Harry, el hijo de Molly, de quince años, era el torero. Lo secundaba Walt, que “jugaba en la retaguardia”, término deportivo heredado de los viejos días. Ish no era un experto, pero le bastó una mirada para saber que el toro no era peligroso. Era un Hereford de raza casi pura, rojo, y con manchas blancas en la frente. Estos toros vivían en libertad desde hacía varias generaciones y eran ahora de patas más largas, más delgados, y de cuernos más grandes. En ese momento el juego languidecía un poco. El toro, fatigado, miraba indeciso a Harry, que lo provocaba sin éxito.

Los espectadores, la Tribu casi completa, incluso Jean y su bebé, estaban sentados a orillas del claro. Los árboles los protegerían del toro, si el animal decidía dejar el césped. En caso de necesidad se soltarían los perros y Jack tenía un fusil en las rodillas.

De pronto, el toro volvió a la vida y embistió pesadamente con bastante fuerza como para derribar a veinte muchachos. Pero Harry saltó a un costado y el toro se detuvo, desconcertado.

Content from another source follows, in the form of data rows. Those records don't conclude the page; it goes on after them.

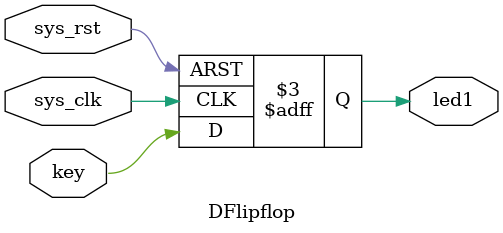
<source format=v>
module DFlipflop
(
	input wire sys_clk,
	input wire sys_rst,
	input wire key,
	
	output reg led1

);

always@(posedge sys_clk or negedge sys_rst)
	if (sys_rst == 1'b0)
		led1 <= 1'b0;
	else
		led1 <= key;
		
endmodule

</source>
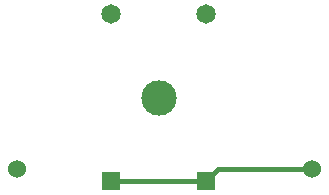
<source format=gbr>
%TF.GenerationSoftware,Altium Limited,Altium Designer,22.4.2 (48)*%
G04 Layer_Physical_Order=2*
G04 Layer_Color=16711680*
%FSLAX26Y26*%
%MOIN*%
%TF.SameCoordinates,B812F889-C0D6-4E0A-92BC-1FC44A6A00D5*%
%TF.FilePolarity,Positive*%
%TF.FileFunction,Copper,L2,Bot,Signal*%
%TF.Part,Single*%
G01*
G75*
%TA.AperFunction,Conductor*%
%ADD11C,0.018000*%
%TA.AperFunction,ViaPad*%
%ADD12C,0.060000*%
%TA.AperFunction,ComponentPad*%
%ADD13C,0.064961*%
%ADD14R,0.064961X0.064961*%
%TA.AperFunction,ViaPad*%
%ADD15C,0.118110*%
D11*
X905512Y472440D02*
X944884Y511812D01*
X1259842D01*
X590552Y472440D02*
X905512D01*
D12*
X275590Y511812D02*
D03*
X1259842D02*
D03*
D13*
X590552Y1027560D02*
D03*
X905512D02*
D03*
D14*
X590552Y472440D02*
D03*
X905512D02*
D03*
D15*
X748032Y748032D02*
D03*
%TF.MD5,7e00af8db294e246a75771260f7a9d7a*%
M02*

</source>
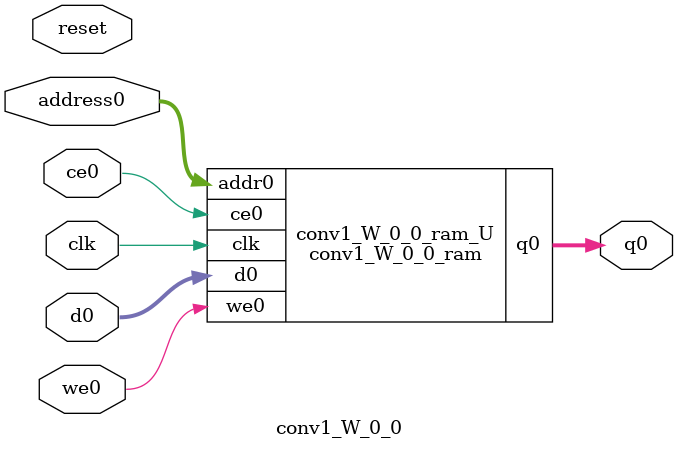
<source format=v>
`timescale 1 ns / 1 ps
module conv1_W_0_0_ram (addr0, ce0, d0, we0, q0,  clk);

parameter DWIDTH = 32;
parameter AWIDTH = 4;
parameter MEM_SIZE = 9;

input[AWIDTH-1:0] addr0;
input ce0;
input[DWIDTH-1:0] d0;
input we0;
output reg[DWIDTH-1:0] q0;
input clk;

(* ram_style = "distributed" *)reg [DWIDTH-1:0] ram[0:MEM_SIZE-1];




always @(posedge clk)  
begin 
    if (ce0) 
    begin
        if (we0) 
        begin 
            ram[addr0] <= d0; 
        end 
        q0 <= ram[addr0];
    end
end


endmodule

`timescale 1 ns / 1 ps
module conv1_W_0_0(
    reset,
    clk,
    address0,
    ce0,
    we0,
    d0,
    q0);

parameter DataWidth = 32'd32;
parameter AddressRange = 32'd9;
parameter AddressWidth = 32'd4;
input reset;
input clk;
input[AddressWidth - 1:0] address0;
input ce0;
input we0;
input[DataWidth - 1:0] d0;
output[DataWidth - 1:0] q0;



conv1_W_0_0_ram conv1_W_0_0_ram_U(
    .clk( clk ),
    .addr0( address0 ),
    .ce0( ce0 ),
    .we0( we0 ),
    .d0( d0 ),
    .q0( q0 ));

endmodule


</source>
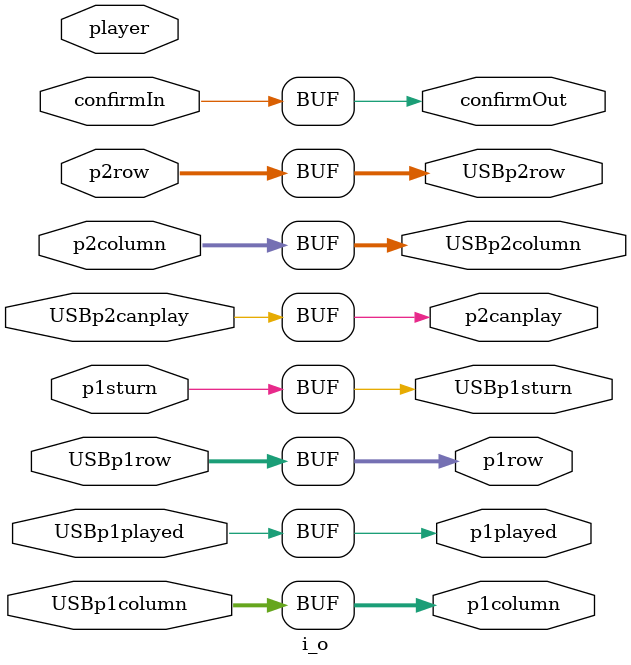
<source format=v>
`timescale 1ns / 1ps

module Gomoku_IO_V(sendIn,
						 sendConfirmedIn,
						 recvIn,
                   player, 
                   p1sturn, 
                   p2col, 
                   p2row, 
                   USBp1col, 
                   USBp1played, 
                   USBp1row, 
                   USBp2canplay, 
                   p1col, 
                   p1played, 
                   p1row, 
                   p2canplay, 
                   USBp1sturn, 
                   USBp2col, 
                   USBp2row,
						 sendOut,
						 recvConfirmedOut,
						 recvOut);

    input sendIn;
	 input sendConfirmedIn;
	 input recvIn;
    input [1:0] player;
    input p1sturn;
    input [3:0] p2col;
    input [3:0] p2row;
    input [3:0] USBp1col;
    input USBp1played;
    input [3:0] USBp1row;
    input USBp2canplay;
   output [3:0] p1col;
   output p1played;
   output [3:0] p1row;
   output p2canplay;
   output USBp1sturn;
   output [3:0] USBp2col;
   output [3:0] USBp2row;
	output sendOut;
	output recvConfirmedOut;
	output recvOut;
	
	reg send;
	
	parameter BUSY = 1'b1, AVAIL = 1'b0;
	
	reg [3:0] USBrowStore, USBcolStore;
	reg USBplayerStore;
	
	wire [3:0] USBrow, USBcol;
	wire USBplayer;
	
	initial begin
		send <= 1'b0;
		USBrowStore <= 4'b0000;
		USBcolStore <= 4'b0000;
		USBplayerStore <= 1'b0;
	end
	
	always@(*) begin
		case(send)
			AVAIL:	begin
				if(player == 2'b01) begin
					USBrowStore <= USBp1row;
					USBcolStore <= USBp1col;
				end
				else begin
					USBrowStore <= USBrow;
					USBcolStore <= USBcol;
				end
				USBplayerStore <= USBplayer;
				
				send <= sendIn;
			end

			BUSY:		begin
				send <= ~sendConfirmedIn;
			end
		endcase
	end
	
	assign recvConfirmedOut = recvIn;
	assign recvOut = recvIn;
	assign USBp2row = USBrowStore;
	assign USBp2col = USBcolStore;
	assign USBp1sturn = ~USBplayerStore;
   
	i_o io_instant(
    .p2canplay(p2canplay), 
    .p1played(p1played), 
    .p1row(p1row), 
    .p1column(p1col), 
    .USBp1row(USBp1row), 
    .USBp1column(USBp1col), 
    .USBp1played(USBp1played),
    .USBp2canplay(USBp2canplay),
    .p2row(p2row),
    .p2column(p2col),
    .confirmIn(send),
    .player(player),
    .p1sturn(p1sturn),
    .USBp2row(USBrow),
    .USBp2column(USBcol),
    .USBp1sturn(USBplayer),
	 .confirmOut(sendOut));
	 
	 
   
endmodule

module i_o(USBp1sturn, USBp2row, USBp2column, p1played, p1row, p1column, p2canplay, 
USBp2canplay, USBp1row, USBp1column, USBp1played, p2row, p2column, confirmIn, player, p1sturn,
confirmOut);
    input p1sturn, confirmIn, USBp2canplay, USBp1played;
    input[3:0] p2row, p2column, USBp1row, USBp1column;
    input[1:0] player;
    output[3:0] p1row, p1column, USBp2row, USBp2column;
    output USBp1sturn, p2canplay, p1played, confirmOut;
	 
	 assign confirmOut = confirmIn;
    assign p1row = USBp1row;
    assign p1column = USBp1column;
    assign p2canplay = USBp2canplay;
    assign p1played = USBp1played;
    assign USBp2row = p2row;
    assign USBp2column = p2column;
    assign USBp1sturn = p1sturn;
    //module to assign USB inputs from microblaze code to output to Verilog modules
endmodule

</source>
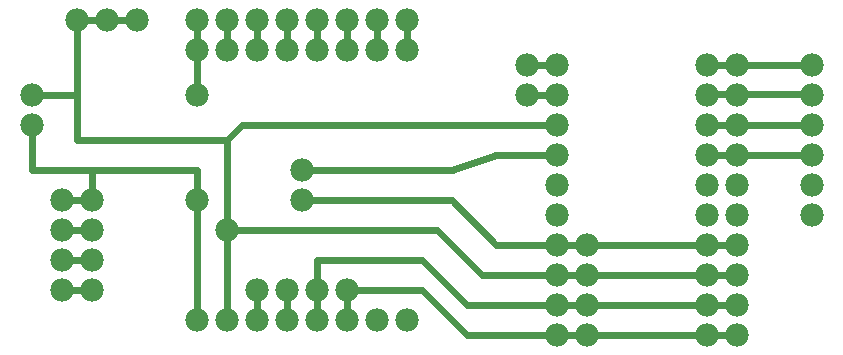
<source format=gbl>
G04 MADE WITH FRITZING*
G04 WWW.FRITZING.ORG*
G04 DOUBLE SIDED*
G04 HOLES PLATED*
G04 CONTOUR ON CENTER OF CONTOUR VECTOR*
%ASAXBY*%
%FSLAX23Y23*%
%MOIN*%
%OFA0B0*%
%SFA1.0B1.0*%
%ADD10C,0.077778*%
%ADD11C,0.078000*%
%ADD12C,0.024000*%
%ADD13R,0.001000X0.001000*%
%LNCOPPER0*%
G90*
G70*
G54D10*
X1344Y1020D03*
X1244Y1020D03*
X1144Y1020D03*
X1044Y1020D03*
X944Y1020D03*
X844Y1020D03*
X744Y1020D03*
X644Y1020D03*
X644Y120D03*
X744Y120D03*
X844Y120D03*
X944Y120D03*
X1044Y120D03*
X1144Y120D03*
X1244Y120D03*
X1344Y120D03*
G54D11*
X644Y1120D03*
X744Y1120D03*
X844Y1120D03*
X944Y1120D03*
X1044Y1120D03*
X1144Y1120D03*
X1244Y1120D03*
X1344Y1120D03*
X2694Y470D03*
X2694Y570D03*
X2694Y670D03*
X2694Y770D03*
X2694Y870D03*
X2694Y970D03*
X2444Y470D03*
X2444Y570D03*
X2444Y670D03*
X2444Y770D03*
X2444Y870D03*
X2444Y970D03*
X2344Y470D03*
X2344Y570D03*
X2344Y670D03*
X2344Y770D03*
X2344Y870D03*
X2344Y970D03*
X244Y1120D03*
X344Y1120D03*
X444Y1120D03*
X294Y220D03*
X294Y320D03*
X294Y420D03*
X294Y520D03*
X194Y220D03*
X194Y320D03*
X194Y420D03*
X194Y520D03*
X744Y420D03*
X2344Y70D03*
X2344Y170D03*
X2344Y270D03*
X2344Y370D03*
X1944Y70D03*
X1944Y170D03*
X1944Y270D03*
X1944Y370D03*
X2444Y70D03*
X2444Y170D03*
X2444Y270D03*
X2444Y370D03*
X1844Y70D03*
X1844Y170D03*
X1844Y270D03*
X1844Y370D03*
X994Y620D03*
X994Y520D03*
X644Y520D03*
X844Y220D03*
X944Y220D03*
X1044Y220D03*
X1144Y220D03*
X1744Y970D03*
X1744Y870D03*
X1844Y970D03*
X1844Y870D03*
X1844Y770D03*
X1844Y670D03*
X1844Y570D03*
X1844Y470D03*
X644Y870D03*
X94Y870D03*
X94Y770D03*
G54D12*
X745Y421D02*
X744Y149D01*
D02*
X745Y720D02*
X745Y421D01*
D02*
X244Y720D02*
X745Y720D01*
D02*
X125Y870D02*
X244Y870D01*
D02*
X244Y870D02*
X244Y720D01*
D02*
X644Y520D02*
X644Y149D01*
D02*
X644Y621D02*
X644Y520D01*
D02*
X294Y621D02*
X644Y621D01*
D02*
X94Y740D02*
X94Y621D01*
D02*
X94Y621D02*
X294Y621D01*
D02*
X2664Y670D02*
X2375Y670D01*
D02*
X2375Y770D02*
X2664Y770D01*
D02*
X2375Y970D02*
X2664Y970D01*
D02*
X1344Y1090D02*
X1344Y1049D01*
D02*
X1244Y1090D02*
X1244Y1049D01*
D02*
X1144Y1090D02*
X1144Y1049D01*
D02*
X1044Y1090D02*
X1044Y1049D01*
D02*
X944Y1090D02*
X944Y1049D01*
D02*
X844Y1090D02*
X844Y1049D01*
D02*
X744Y1090D02*
X744Y1049D01*
D02*
X644Y1090D02*
X644Y1049D01*
D02*
X1775Y870D02*
X1814Y870D01*
D02*
X1775Y970D02*
X1814Y970D01*
D02*
X1495Y769D02*
X1814Y770D01*
D02*
X794Y769D02*
X1495Y769D01*
D02*
X745Y720D02*
X794Y769D01*
D02*
X644Y900D02*
X644Y991D01*
D02*
X1643Y670D02*
X1814Y670D01*
D02*
X1495Y621D02*
X1643Y670D01*
D02*
X1025Y620D02*
X1495Y621D01*
D02*
X1144Y190D02*
X1144Y149D01*
D02*
X1044Y190D02*
X1044Y149D01*
D02*
X944Y190D02*
X944Y149D01*
D02*
X844Y190D02*
X844Y149D01*
D02*
X1545Y71D02*
X1394Y221D01*
D02*
X1814Y70D02*
X1545Y71D01*
D02*
X1394Y221D02*
X1175Y220D01*
D02*
X1545Y169D02*
X1394Y320D01*
D02*
X1394Y320D02*
X1044Y320D01*
D02*
X1044Y320D02*
X1044Y250D01*
D02*
X1814Y170D02*
X1545Y169D01*
D02*
X1594Y270D02*
X1814Y270D01*
D02*
X1444Y421D02*
X1594Y270D01*
D02*
X745Y421D02*
X1444Y421D01*
D02*
X1643Y369D02*
X1814Y370D01*
D02*
X1025Y520D02*
X1495Y520D01*
D02*
X1495Y520D02*
X1643Y369D01*
D02*
X1875Y370D02*
X2414Y370D01*
D02*
X2414Y270D02*
X1875Y270D01*
D02*
X1875Y170D02*
X2414Y170D01*
D02*
X1875Y70D02*
X2414Y70D01*
D02*
X264Y220D02*
X225Y220D01*
D02*
X225Y320D02*
X264Y320D01*
D02*
X264Y420D02*
X225Y420D01*
D02*
X264Y520D02*
X225Y520D01*
D02*
X294Y621D02*
X294Y550D01*
D02*
X244Y870D02*
X244Y1090D01*
D02*
X375Y1120D02*
X414Y1120D01*
D02*
X275Y1120D02*
X314Y1120D01*
G54D13*
X2341Y882D02*
X2696Y882D01*
X2338Y881D02*
X2698Y881D01*
X2337Y880D02*
X2700Y880D01*
X2335Y879D02*
X2701Y879D01*
X2334Y878D02*
X2702Y878D01*
X2334Y877D02*
X2703Y877D01*
X2333Y876D02*
X2703Y876D01*
X2333Y875D02*
X2704Y875D01*
X2332Y874D02*
X2704Y874D01*
X2332Y873D02*
X2704Y873D01*
X2332Y872D02*
X2704Y872D01*
X2332Y871D02*
X2704Y871D01*
X2332Y870D02*
X2705Y870D01*
X2332Y869D02*
X2704Y869D01*
X2332Y868D02*
X2704Y868D01*
X2332Y867D02*
X2704Y867D01*
X2333Y866D02*
X2704Y866D01*
X2333Y865D02*
X2703Y865D01*
X2334Y864D02*
X2703Y864D01*
X2334Y863D02*
X2702Y863D01*
X2335Y862D02*
X2701Y862D01*
X2336Y861D02*
X2700Y861D01*
X2338Y860D02*
X2698Y860D01*
X2340Y859D02*
X2696Y859D01*
D02*
G04 End of Copper0*
M02*
</source>
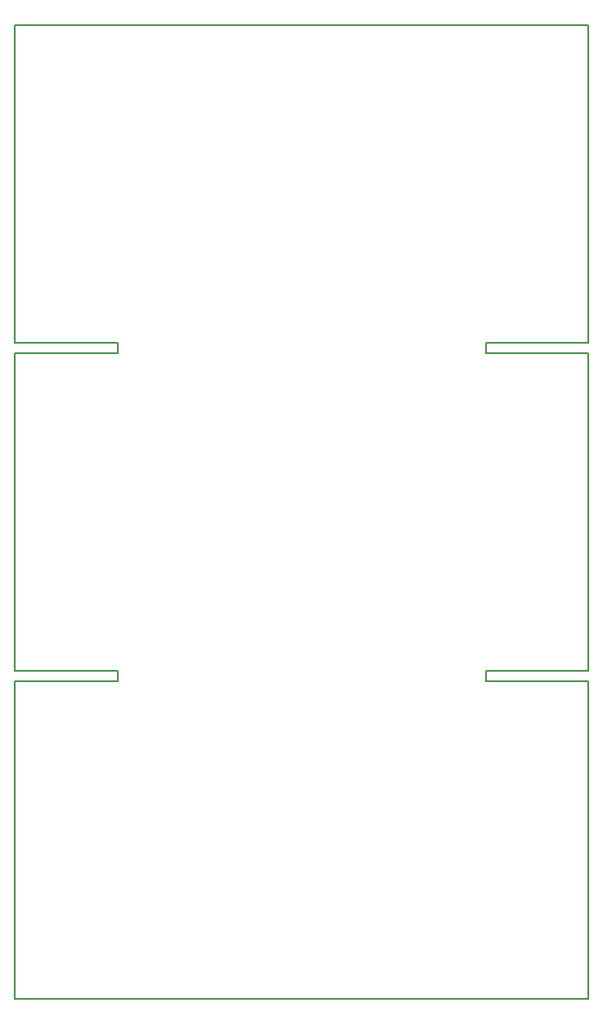
<source format=gbr>
G04 (created by PCBNEW (2013-07-07 BZR 4022)-stable) date 2014-08-05 10:21:25 AM*
%MOIN*%
G04 Gerber Fmt 3.4, Leading zero omitted, Abs format*
%FSLAX34Y34*%
G01*
G70*
G90*
G04 APERTURE LIST*
%ADD10C,0.00590551*%
G04 APERTURE END LIST*
G54D10*
X28346Y-33070D02*
X32283Y-33070D01*
X28346Y-32677D02*
X28346Y-33070D01*
X32283Y-32677D02*
X28346Y-32677D01*
X28346Y-20472D02*
X32283Y-20472D01*
X28346Y-20078D02*
X28346Y-20472D01*
X32283Y-20078D02*
X28346Y-20078D01*
X14173Y-33070D02*
X10236Y-33070D01*
X14173Y-32677D02*
X14173Y-33070D01*
X10236Y-32677D02*
X14173Y-32677D01*
X14173Y-20472D02*
X10236Y-20472D01*
X14173Y-20078D02*
X14173Y-20472D01*
X10236Y-20078D02*
X14173Y-20078D01*
X10236Y-45275D02*
X12598Y-45275D01*
X10236Y-33070D02*
X10236Y-45275D01*
X12598Y-45275D02*
X32283Y-45275D01*
X32283Y-33070D02*
X32283Y-45275D01*
X32283Y-20472D02*
X32283Y-32677D01*
X10236Y-20472D02*
X10236Y-32677D01*
X10236Y-7874D02*
X10236Y-20078D01*
X12598Y-7874D02*
X10236Y-7874D01*
X32283Y-7874D02*
X12598Y-7874D01*
X32283Y-7874D02*
X32283Y-20078D01*
M02*

</source>
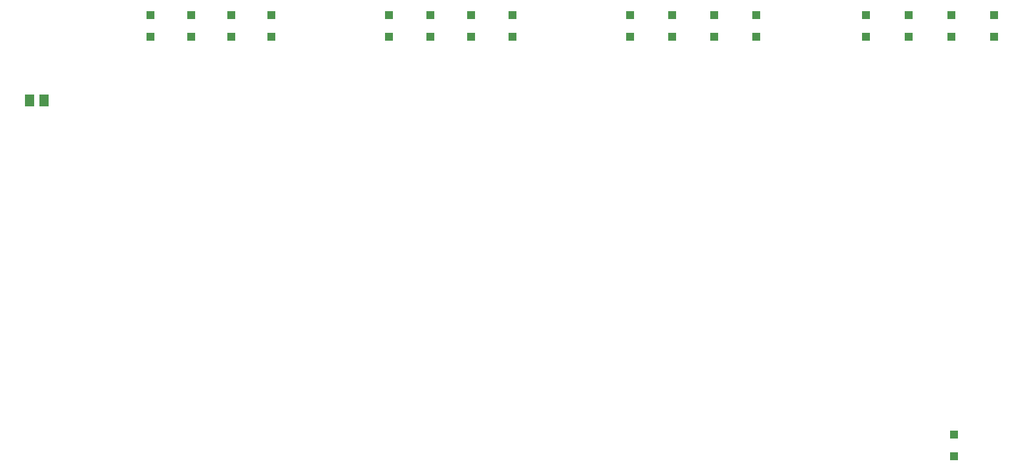
<source format=gtp>
G04 EAGLE Gerber RS-274X export*
G75*
%MOMM*%
%FSLAX34Y34*%
%LPD*%
%INSolderpaste Top*%
%IPPOS*%
%AMOC8*
5,1,8,0,0,1.08239X$1,22.5*%
G01*
%ADD10R,1.300000X1.500000*%
%ADD11R,1.100000X1.100000*%


D10*
X194625Y497900D03*
X213625Y497900D03*
D11*
X1386000Y67000D03*
X1386000Y39000D03*
X1383000Y580000D03*
X1383000Y608000D03*
X1328000Y580000D03*
X1328000Y608000D03*
X1438000Y580000D03*
X1438000Y608000D03*
X1273000Y580000D03*
X1273000Y608000D03*
X1077000Y580000D03*
X1077000Y608000D03*
X1023000Y580000D03*
X1023000Y608000D03*
X1131000Y580000D03*
X1131000Y608000D03*
X969000Y580000D03*
X969000Y608000D03*
X764000Y580000D03*
X764000Y608000D03*
X711000Y580000D03*
X711000Y608000D03*
X817000Y580000D03*
X817000Y608000D03*
X658000Y580000D03*
X658000Y608000D03*
X454556Y580000D03*
X454556Y608000D03*
X402778Y580000D03*
X402778Y608000D03*
X506333Y580000D03*
X506333Y608000D03*
X351000Y580000D03*
X351000Y608000D03*
M02*

</source>
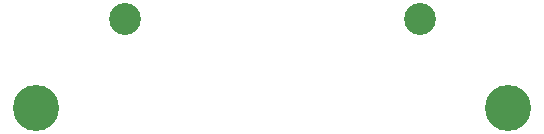
<source format=gbs>
G04 #@! TF.GenerationSoftware,KiCad,Pcbnew,(2017-06-12 revision 19d5cc754)-master*
G04 #@! TF.CreationDate,2017-12-21T18:22:36+01:00*
G04 #@! TF.ProjectId,LF_antenna_denser,4C465F616E74656E6E615F64656E7365,rev?*
G04 #@! TF.FileFunction,Soldermask,Bot*
G04 #@! TF.FilePolarity,Negative*
%FSLAX46Y46*%
G04 Gerber Fmt 4.6, Leading zero omitted, Abs format (unit mm)*
G04 Created by KiCad (PCBNEW (2017-06-12 revision 19d5cc754)-master) date 2017 December 21, Thursday 18:22:36*
%MOMM*%
%LPD*%
G01*
G04 APERTURE LIST*
%ADD10C,0.050000*%
%ADD11C,3.900000*%
%ADD12C,2.701240*%
G04 APERTURE END LIST*
D10*
D11*
X168000000Y-105000000D03*
X128000000Y-105000000D03*
D12*
X135500000Y-97500000D03*
X160498680Y-97500000D03*
M02*

</source>
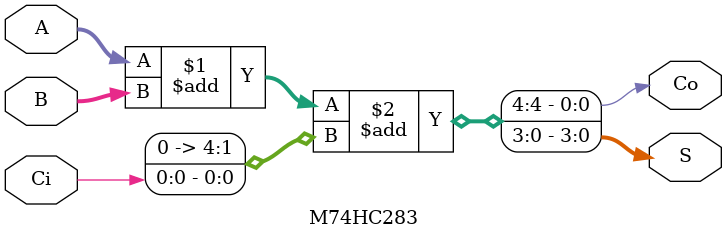
<source format=v>
/*
 * Copyright (c) 2020-2021, SERI Development Team
 *
 * SPDX-License-Identifier: Apache-2.0
 *
 * Change Logs:
 * Date           Author       Notes
 * 2022-01-26     Lyons        first version
 */

`include "pa_soc_param.v"

module M74HC283 (
    input  [3:0]                A,
    input  [3:0]                B,
    input                       Ci,
           
    output [3:0]                S,
    output                      Co
);

// you can implement by using basic logic here
assign {Co, S[3:0]} = A[3:0] + B[3:0] + {3'b0, Ci};

endmodule
</source>
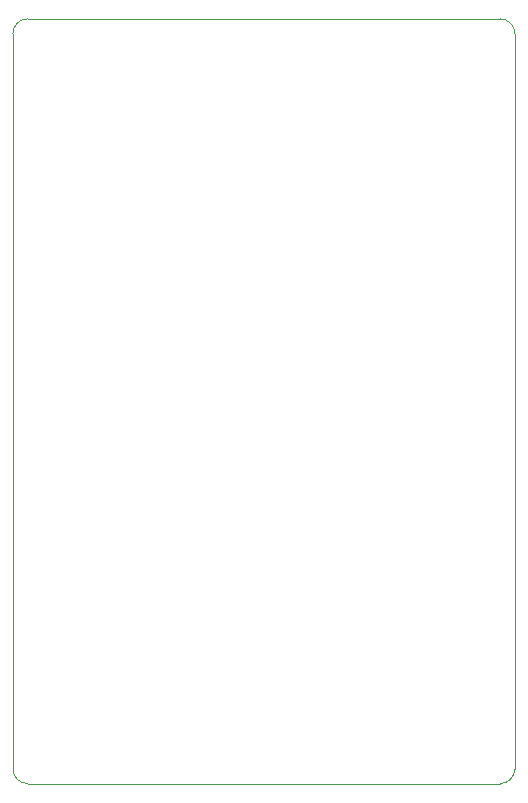
<source format=gbr>
%TF.GenerationSoftware,KiCad,Pcbnew,8.0.7*%
%TF.CreationDate,2025-02-14T15:53:52+00:00*%
%TF.ProjectId,FYP_Motor_R2,4659505f-4d6f-4746-9f72-5f52322e6b69,rev?*%
%TF.SameCoordinates,Original*%
%TF.FileFunction,Profile,NP*%
%FSLAX46Y46*%
G04 Gerber Fmt 4.6, Leading zero omitted, Abs format (unit mm)*
G04 Created by KiCad (PCBNEW 8.0.7) date 2025-02-14 15:53:52*
%MOMM*%
%LPD*%
G01*
G04 APERTURE LIST*
%TA.AperFunction,Profile*%
%ADD10C,0.050000*%
%TD*%
G04 APERTURE END LIST*
D10*
X86750000Y-94250000D02*
G75*
G02*
X85500000Y-93000000I0J1250000D01*
G01*
X85500000Y-30750000D02*
G75*
G02*
X86750000Y-29500000I1250000J0D01*
G01*
X128000000Y-93000000D02*
X128000000Y-30750000D01*
X86750000Y-94250000D02*
X126750000Y-94250000D01*
X85500000Y-30750000D02*
X85500000Y-93000000D01*
X128000000Y-93000000D02*
G75*
G02*
X126750000Y-94250000I-1250000J0D01*
G01*
X126750000Y-29500000D02*
G75*
G02*
X128000000Y-30750000I0J-1250000D01*
G01*
X86750000Y-29500000D02*
X126750000Y-29500000D01*
M02*

</source>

Una niña —Betty, la hija de Jean— se incorporó y gritó que ahora era su turno. Parecía una pequeña salvaje, con las faldas recogidas sobre los muslos, las largas piernas bronceadas. Harry cedió su lugar a su hermanastra. El toro estaba fatigado y la niña no corría peligro. Ayudada por Walt, Betty provocó algunas embestidas que esquivó fácilmente. Y entonces un niño gritó con todas sus fuerzas:

—¡Yo ahora!

Era Joey. Ish frunció el ceño, pero sabía que no necesitaría ejercer su autoridad. Joey sólo tenía nueve años, y las leyes del juego le prohibían intervenir. Los niños mayores se impusieron amablemente, pero con firmeza.

—No, Joey —dijo Bob, de dieciséis años—, eres muy pequeño. Espera un par de años.

—Soy tan bueno como Walt —protestó Joey.

Ish creyó adivinar que Joey había practicado por su cuenta, en secreto, con algún toro bonachón, y quizás ayudado por Josie, su hermana gemela, y su devota esclava. Ish se estremeció ante la idea de que Joey pudiese sufrir un accidente… Joey, entre todos los niños… Después de algunas débiles protestas, el chico cedió.

El toro, gordo, había combatido bastante. Se contentaba con rascar la tierra mientras Betty bailaba a su alrededor. La corrida había terminado y los espectadores empezaron a dispersarse. Los muchachos llamaron a Betty y Walt. El toro, aliviado sin duda, quedó solo en el claro.